Los inevitables: Salí - Teatro y Danza

Los martes, orquídeas

De vuelta a la pasión adolescente.

Por Analia Melgar
¿Qué tienen en común el film de 1941 en el que se produjo el debut cinematográfico de Mirtha Legrand y el actual espectáculo de danza-teatro intitulado Hammar (te chorrea...)? Respuesta: una flor y una atmósfera. La propuesta del director Juan Veppo reúne a siete jóvenes actores, cantantes y bailarines para configurar el pequeño mundo de un grupo de amigos ricachones en el despertar de la adolescencia.
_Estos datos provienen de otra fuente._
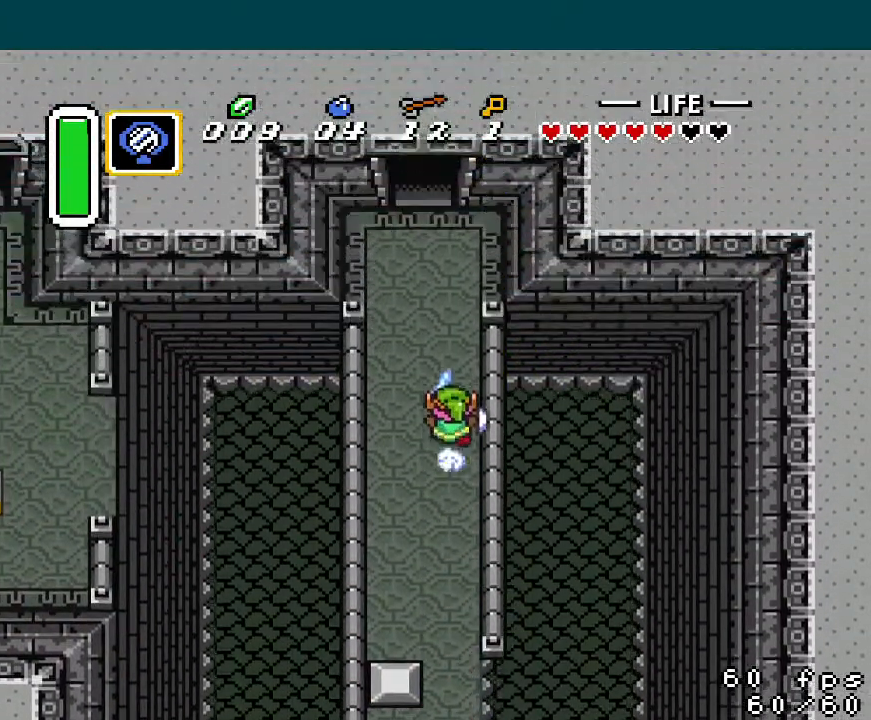
{"buttons": [], "events": [[134, "START", "down"], [284, "START", "up"], [317, "DPAD_UP", "up"]]}
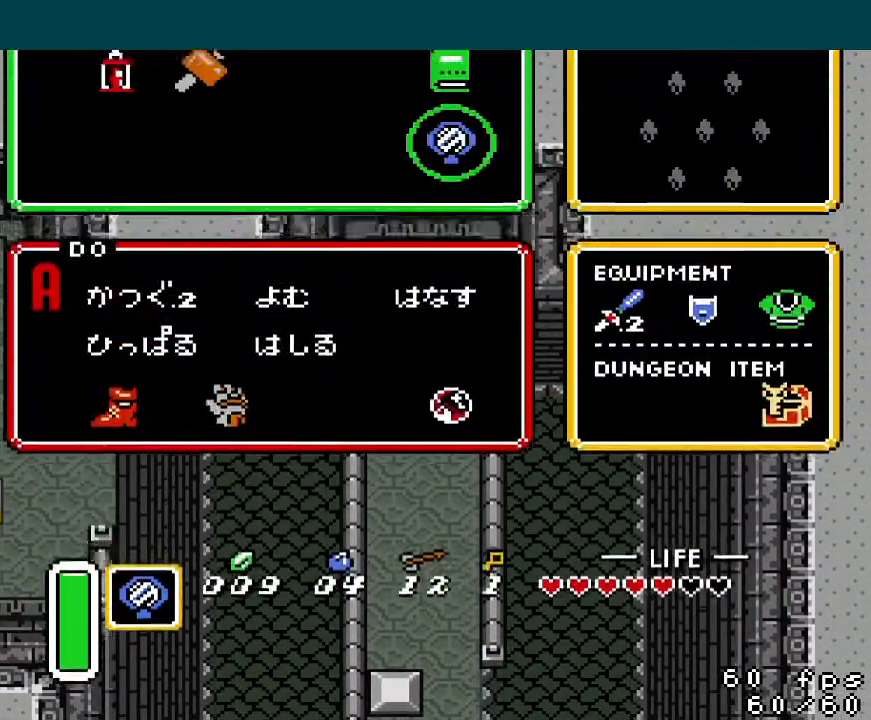
{"buttons": [], "events": [[217, "DPAD_RIGHT", "down"], [267, "DPAD_RIGHT", "up"], [284, "START", "down"], [367, "START", "up"]]}
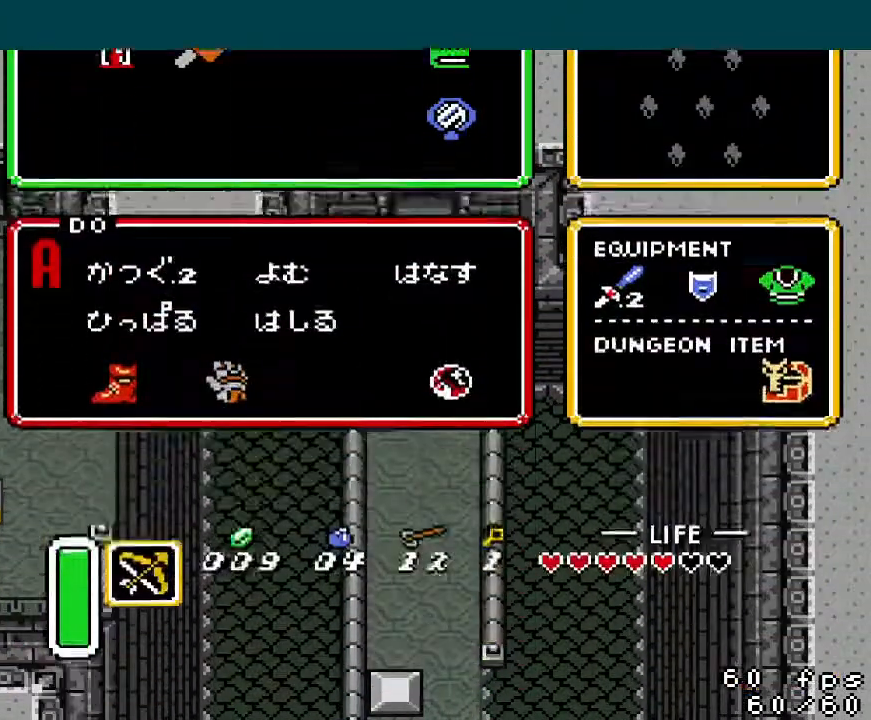
{"buttons": [], "events": []}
El aire se colma de dulzura, timidez, ingenuidad y un detalle de utilería se repite: un ramillete de orquídeas reaparece cada tanto y resume el romanticismo sutilmente paródico de este espectáculo. Encantador, distendido, sus conflictos libres de dramatismo se centran en los primeros encuentros amorosos de la vida. Las miradas a escondidas llegan al clímax cuando el chico –de pulcra camisa y sweater a rombos, jopo bien batido– y la chica –pelito carré, vincha color pastel y vestido corte princesa– se atreven a besarse. Una obra para viajar casi hasta la infancia y rememorar aquella frase “¿Querés ser mi novio/a?”.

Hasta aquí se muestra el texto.